A report released by Refugee Action this month said dispersal accommodation, which is allocated on a 'no choice' basis, "is often inappropriate and in very poor condition". The report said: "Following the introduction of the mandatory dispersal policy in April 2022, people seeking asylum can be moved around the UK without regard to local connections."

Preventing "inappropriate dispersal" requires advocacy often not available to people in the asylum system, according to the charity. That's why people gathered outside the woman's home in Toxteth, including Princes Park councillor Tom Logan, who said he was there to "show people that they're not on their own, and that there is some level of solidarity and support".

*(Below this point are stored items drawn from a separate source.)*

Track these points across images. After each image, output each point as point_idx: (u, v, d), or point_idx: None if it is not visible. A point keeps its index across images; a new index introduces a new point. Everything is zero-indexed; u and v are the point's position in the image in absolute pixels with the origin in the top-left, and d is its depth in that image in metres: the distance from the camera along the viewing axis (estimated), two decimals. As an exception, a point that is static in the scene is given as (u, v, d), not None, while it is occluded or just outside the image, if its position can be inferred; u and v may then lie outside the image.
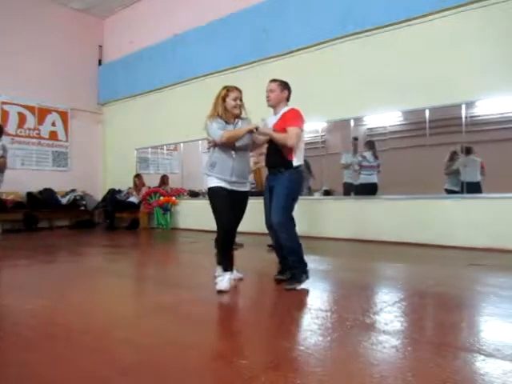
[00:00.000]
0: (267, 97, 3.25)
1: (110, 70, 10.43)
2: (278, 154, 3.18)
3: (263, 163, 4.97)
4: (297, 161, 3.18)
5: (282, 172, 3.16)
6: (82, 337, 2.12)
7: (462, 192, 5.72)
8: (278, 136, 3.11)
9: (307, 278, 3.11)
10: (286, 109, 3.25)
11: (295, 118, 3.16)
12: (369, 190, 6.50)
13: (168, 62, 8.94)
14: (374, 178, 6.64)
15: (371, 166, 6.65)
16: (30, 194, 8.82)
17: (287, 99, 3.31)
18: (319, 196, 7.09)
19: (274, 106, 3.27)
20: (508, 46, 5.04)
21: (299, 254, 3.12)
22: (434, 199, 5.60)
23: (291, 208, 3.16)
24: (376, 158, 6.71)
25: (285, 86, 3.29)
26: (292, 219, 3.15)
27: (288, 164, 3.16)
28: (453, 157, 6.32)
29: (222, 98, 3.06)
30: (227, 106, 3.05)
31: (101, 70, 10.69)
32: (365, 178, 6.64)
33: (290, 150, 3.13)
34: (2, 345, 2.05)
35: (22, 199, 8.67)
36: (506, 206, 5.01)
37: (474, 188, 5.84)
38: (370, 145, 6.80)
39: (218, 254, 3.19)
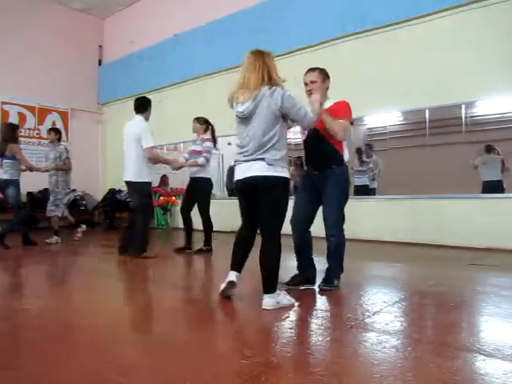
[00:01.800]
0: (308, 90, 2.96)
1: (110, 70, 10.42)
2: (327, 149, 2.93)
3: None
4: (346, 155, 3.01)
5: (332, 169, 2.93)
6: (83, 337, 2.12)
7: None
8: (332, 122, 2.79)
9: (339, 281, 3.05)
10: (329, 101, 2.97)
11: (344, 108, 2.90)
12: (361, 191, 7.09)
13: (168, 61, 8.94)
14: (364, 181, 7.24)
15: (359, 171, 7.28)
16: (30, 194, 8.83)
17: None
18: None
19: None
20: (508, 45, 5.04)
21: (342, 257, 3.10)
22: (433, 199, 5.60)
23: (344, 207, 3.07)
24: (362, 162, 7.30)
25: (326, 75, 2.99)
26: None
27: (340, 159, 2.95)
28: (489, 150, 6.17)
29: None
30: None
31: (101, 70, 10.69)
32: (357, 180, 7.21)
33: (340, 142, 2.94)
34: (4, 345, 2.05)
35: (23, 199, 8.66)
36: (506, 205, 5.01)
37: (495, 186, 5.90)
38: (356, 151, 7.29)
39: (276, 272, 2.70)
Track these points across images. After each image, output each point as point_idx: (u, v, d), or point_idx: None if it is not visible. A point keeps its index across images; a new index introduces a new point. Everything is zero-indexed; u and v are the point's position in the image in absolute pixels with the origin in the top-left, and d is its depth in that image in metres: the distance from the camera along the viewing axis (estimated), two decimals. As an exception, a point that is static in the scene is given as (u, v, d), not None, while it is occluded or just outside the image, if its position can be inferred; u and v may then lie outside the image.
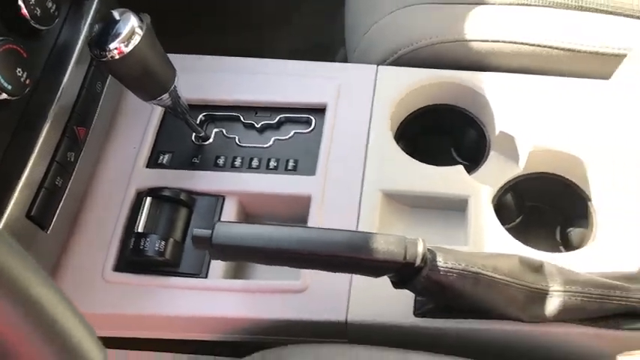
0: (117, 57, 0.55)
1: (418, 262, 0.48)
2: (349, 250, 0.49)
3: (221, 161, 0.67)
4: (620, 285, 0.53)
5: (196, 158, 0.67)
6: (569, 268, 0.54)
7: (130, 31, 0.55)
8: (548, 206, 0.69)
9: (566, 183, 0.65)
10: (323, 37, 1.01)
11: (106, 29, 0.55)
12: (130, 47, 0.55)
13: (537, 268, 0.53)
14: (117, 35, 0.55)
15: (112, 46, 0.55)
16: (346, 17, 0.84)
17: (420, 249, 0.49)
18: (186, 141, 0.68)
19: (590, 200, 0.64)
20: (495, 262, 0.51)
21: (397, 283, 0.52)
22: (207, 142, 0.68)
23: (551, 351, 0.55)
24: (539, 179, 0.66)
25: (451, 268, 0.49)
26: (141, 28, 0.55)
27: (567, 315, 0.52)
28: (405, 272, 0.50)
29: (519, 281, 0.51)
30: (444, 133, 0.73)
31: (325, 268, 0.52)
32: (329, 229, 0.51)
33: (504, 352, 0.55)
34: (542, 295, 0.52)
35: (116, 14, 0.56)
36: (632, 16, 0.69)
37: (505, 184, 0.65)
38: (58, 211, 0.59)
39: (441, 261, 0.49)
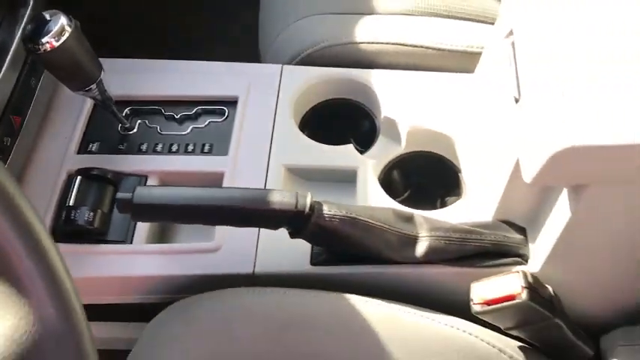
0: (48, 50, 0.64)
1: (307, 210, 0.59)
2: (250, 202, 0.59)
3: (144, 147, 0.75)
4: (476, 230, 0.65)
5: (122, 145, 0.76)
6: (436, 219, 0.66)
7: (60, 28, 0.64)
8: (429, 181, 0.80)
9: (441, 159, 0.78)
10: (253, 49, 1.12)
11: (39, 27, 0.64)
12: (60, 41, 0.64)
13: (408, 218, 0.64)
14: (49, 31, 0.64)
15: (44, 40, 0.63)
16: (260, 27, 0.95)
17: (309, 199, 0.59)
18: (112, 131, 0.77)
19: (460, 172, 0.76)
20: (372, 212, 0.62)
21: (293, 233, 0.62)
22: (131, 132, 0.77)
23: (424, 289, 0.66)
24: (419, 156, 0.78)
25: (334, 215, 0.60)
26: (70, 26, 0.65)
27: (434, 256, 0.63)
28: (297, 221, 0.60)
29: (392, 227, 0.62)
30: (343, 123, 0.85)
31: (232, 222, 0.61)
32: (234, 187, 0.61)
33: (388, 291, 0.65)
34: (412, 240, 0.63)
35: (47, 15, 0.65)
36: (485, 22, 0.84)
37: (390, 162, 0.77)
38: (-6, 190, 0.67)
39: (325, 209, 0.59)
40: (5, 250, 0.32)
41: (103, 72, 0.70)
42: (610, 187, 0.53)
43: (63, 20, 0.64)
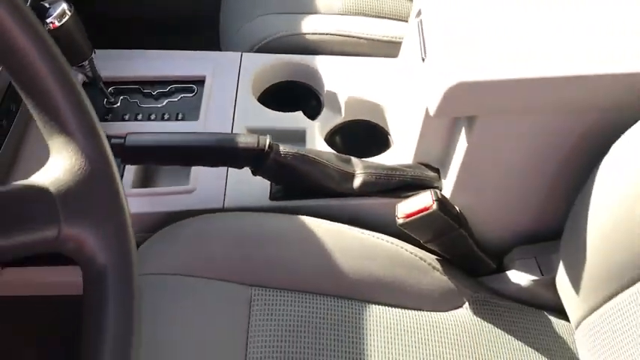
0: (51, 29, 0.78)
1: (266, 148, 0.74)
2: (221, 142, 0.74)
3: (127, 117, 0.90)
4: (399, 168, 0.82)
5: (107, 116, 0.90)
6: (369, 161, 0.82)
7: (62, 11, 0.79)
8: (365, 144, 0.97)
9: (374, 125, 0.95)
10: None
11: (41, 12, 0.79)
12: (62, 22, 0.79)
13: (347, 160, 0.81)
14: (51, 14, 0.79)
15: (48, 20, 0.78)
16: (220, 27, 1.12)
17: (268, 140, 0.75)
18: (98, 106, 0.91)
19: (389, 135, 0.94)
20: (318, 152, 0.78)
21: (254, 171, 0.77)
22: (115, 106, 0.92)
23: (361, 215, 0.82)
24: (356, 124, 0.95)
25: (287, 152, 0.75)
26: (70, 10, 0.80)
27: (366, 188, 0.80)
28: (258, 159, 0.75)
29: (334, 165, 0.78)
30: (293, 102, 1.01)
31: (206, 160, 0.76)
32: (208, 132, 0.76)
33: (333, 219, 0.80)
34: (350, 176, 0.80)
35: (46, 3, 0.80)
36: (402, 20, 1.05)
37: (333, 128, 0.94)
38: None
39: (281, 148, 0.75)
40: (64, 118, 0.46)
41: (94, 52, 0.85)
42: (495, 117, 0.70)
43: (64, 5, 0.79)
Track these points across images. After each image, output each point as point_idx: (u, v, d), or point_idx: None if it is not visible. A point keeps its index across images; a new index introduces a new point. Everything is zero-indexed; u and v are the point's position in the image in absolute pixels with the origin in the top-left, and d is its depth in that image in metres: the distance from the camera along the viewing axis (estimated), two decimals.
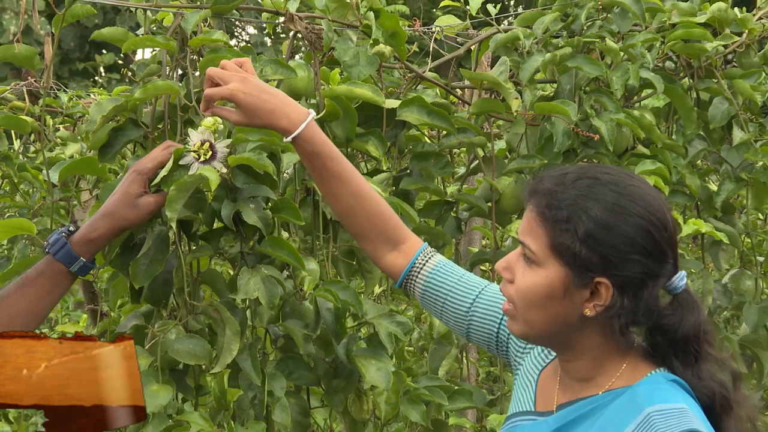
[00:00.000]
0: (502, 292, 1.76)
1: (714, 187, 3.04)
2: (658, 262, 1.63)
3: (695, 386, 1.66)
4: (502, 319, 1.95)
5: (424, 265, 2.01)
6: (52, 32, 3.21)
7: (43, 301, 2.07)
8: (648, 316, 1.65)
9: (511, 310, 1.73)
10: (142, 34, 2.44)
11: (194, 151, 2.09)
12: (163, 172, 2.09)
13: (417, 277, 2.01)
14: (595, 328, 1.68)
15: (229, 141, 2.14)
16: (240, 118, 1.97)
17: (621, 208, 1.63)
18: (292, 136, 1.94)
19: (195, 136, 2.10)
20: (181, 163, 2.11)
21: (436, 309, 2.02)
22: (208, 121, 2.10)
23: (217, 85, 1.97)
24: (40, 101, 3.49)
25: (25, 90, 3.64)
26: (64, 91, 4.03)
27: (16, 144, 3.90)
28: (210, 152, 2.09)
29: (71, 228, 2.11)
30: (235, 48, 2.32)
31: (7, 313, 2.02)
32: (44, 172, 2.88)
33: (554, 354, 1.85)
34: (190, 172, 2.10)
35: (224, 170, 2.14)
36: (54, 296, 2.09)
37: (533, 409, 1.81)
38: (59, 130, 3.86)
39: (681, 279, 1.66)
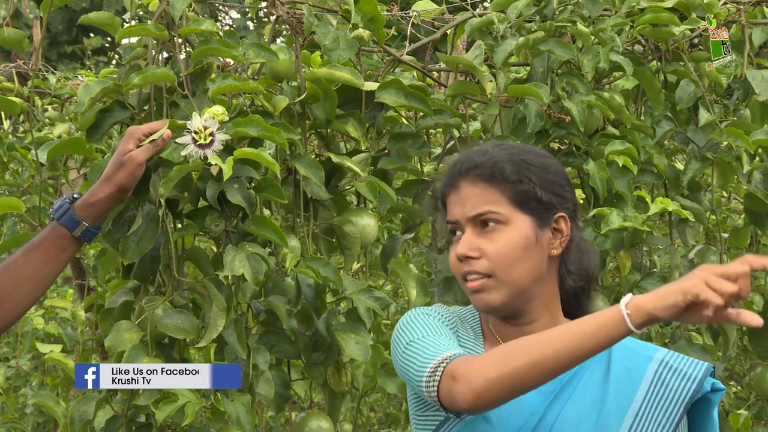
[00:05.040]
0: (472, 273, 1.75)
1: (681, 167, 3.04)
2: (573, 192, 1.84)
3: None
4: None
5: None
6: (40, 16, 3.26)
7: (48, 265, 2.09)
8: (579, 250, 1.83)
9: (488, 282, 1.75)
10: (129, 19, 2.46)
11: (195, 132, 2.10)
12: (155, 136, 2.11)
13: None
14: (551, 275, 1.81)
15: (227, 136, 2.15)
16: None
17: (540, 153, 1.83)
18: None
19: (198, 120, 2.11)
20: (178, 141, 2.12)
21: None
22: (217, 109, 2.11)
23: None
24: (29, 83, 3.54)
25: (14, 72, 3.65)
26: (53, 73, 4.01)
27: (6, 124, 3.88)
28: (209, 139, 2.11)
29: (75, 195, 2.14)
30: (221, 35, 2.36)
31: (14, 276, 2.06)
32: (33, 151, 2.91)
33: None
34: (183, 152, 2.12)
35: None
36: (59, 261, 2.12)
37: None
38: (48, 110, 3.85)
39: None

Serco said it's asking the woman to move "because she is currently living alone in a property which is suitable for a couple with a baby". Its spokesperson blamed "well documented pressures" on asylum accommodation for this need "to make full use of all available accommodation".

The backlog of asylum cases has left people waiting months or even years for their applications to be processed by the Home Office. It's testing the ability of the current system of housing asylum seekers to cope with such delays.

A year of difficulty sourcing private rental accommodation in communities has led to the government's widespread use of accommodation at military sites, hotels, B&Bs and detention centres, according to the University of Oxford's Migration Observatory.

A Home Office spokesperson said: "We have always been upfront about the unprecedented pressure being placed on our asylum system, brought about by a significant increase in dangerous and illegal journeys into the country. We continue to work across government and with local authorities to identify a range of accommodation options."